Ceux qui la tuent : déchaîneurs de guerres, assassins, ou partis qui condamnent leurs adversaires à mort se révèlent au-dessous des animaux et se déshonorent. »
Le Procès de Moscou
Le tribunal suprême révolutionnaire a rendu son verdict dans le procès des socialistes révolutionnaires inculpés de complot contre le parti communiste. Quinze condamnations à mort, mais qui ne seront rendues effectives qu’autant que le parti des accusés entreprendra une action contre celui des accusateurs.
L’Humanité approuve pleinement et donne ces explications qui confirment ce que nous ayons toujours pensé sur la justice et les juges :
« Les bolcheviks n’ont pas l’hypocrisie de prétendre rendre la justice. Comme les marxistes révolutionnaires de tous les pays, ils savent que la justice n’existe pas, que la justice n’est que l’expression des intérêts d’une classe. Dans les États capitalistes, la justice est rendue par des bourgeois au bénéfice de la bourgeoisie. Dans le premier État prolétarien, les juges sont des communistes qui servent la Révolution. Piatakov a proclamé avec force, à l’ouverture du procès : le tribunal est au service de la classe ouvrière attaquée par d’innombrables et implacables ennemis, et il a pour mission d’aider à sa victoire.

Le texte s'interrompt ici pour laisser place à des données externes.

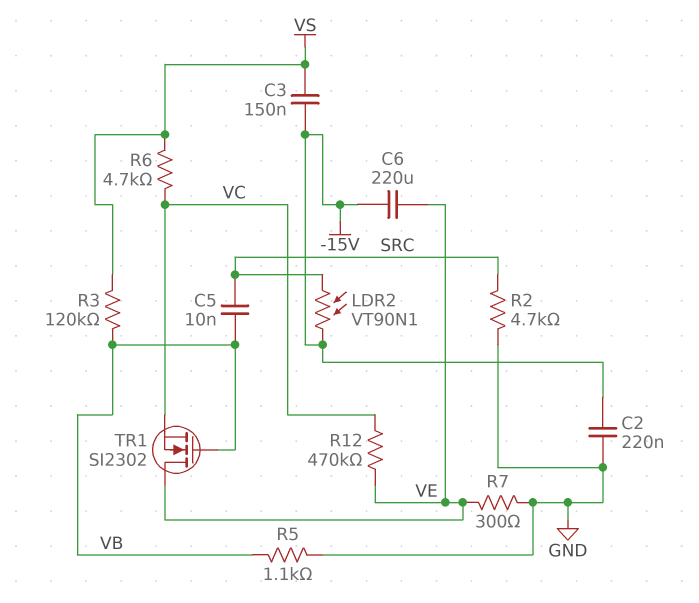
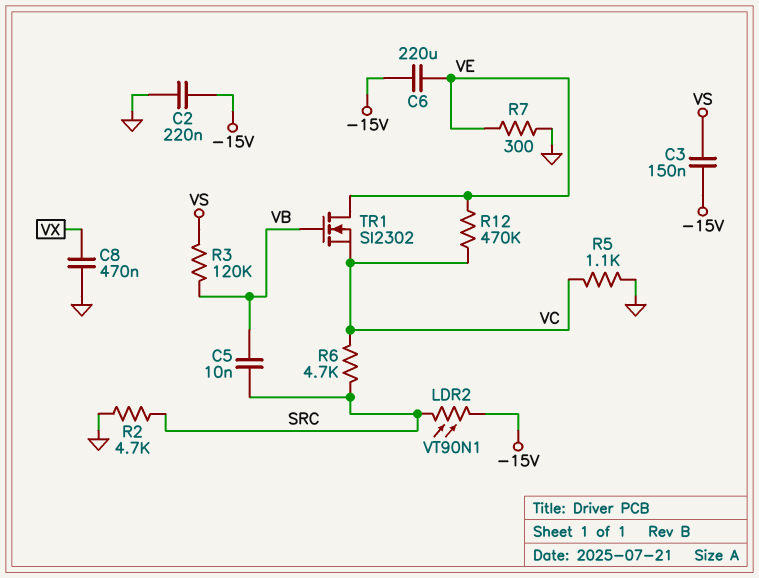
C8: none -> 470nF (GND, VX)
R5: 1.1k (GND, VB) -> 1.1k (GND, VC)
R6: 4.7k (VC, VS) -> 4.7k (SRC, VC)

Le procès n’est pas une affaire de justice : c’est un épisode de guerre civile. »
Ce point de vue soulève naturellement des commentaires enflammés de toute la presse, depuis l’Action Française, jusqu’au Peuple.
Le Temps écrit :
« Quatorze socialistes révolutionnaires sont retenus en réalité comme otages par les soviets et leur sort dépend de l’attitude que les non-communistes adopteront à l’égard du gouvernement soviétique : au besoin, on les exécutera en représailles d’une politique dans laquelle, étant prisonniers, ils n’auront aucune responsabilité. Voilà la justice communiste. »
Jamais dans l’Histoire, écrit le Peuple :
« Un gouvernement n’avait manifesté à l’endroit des principes les plus élémentaires de la justice, un mépris aussi absolu ».
En d’autres termes, dit l’Action Française, les « malheureux sont des otages aux mains des bolcheviks. »
« Nous avons sous les yeux dans toute sa splendeur, le spectacle de la sensibilité communiste. Que de larmes, que de cris, parce qu’on maintient Marty à Clairvaux ! Imaginez un ministère qui leur répondrait : « Après tout, votre Marty méritait d’être fusillé. Je l’épargne, mais je le garde à ma disposition, et je l’exécuterai, si Vaillant-Couturier, Cachin ou Rappoport ne sont pas sages. » Cette menace déchaînerait un torrent d’indignation. Or les soviets ne font pas autre chose. »
C’est pourtant vrai. Et c’est pourquoi seuls les anarchistes ont raison, qui ne veulent pas être jugés, mais qui n’entendent pas non plus juger les autres.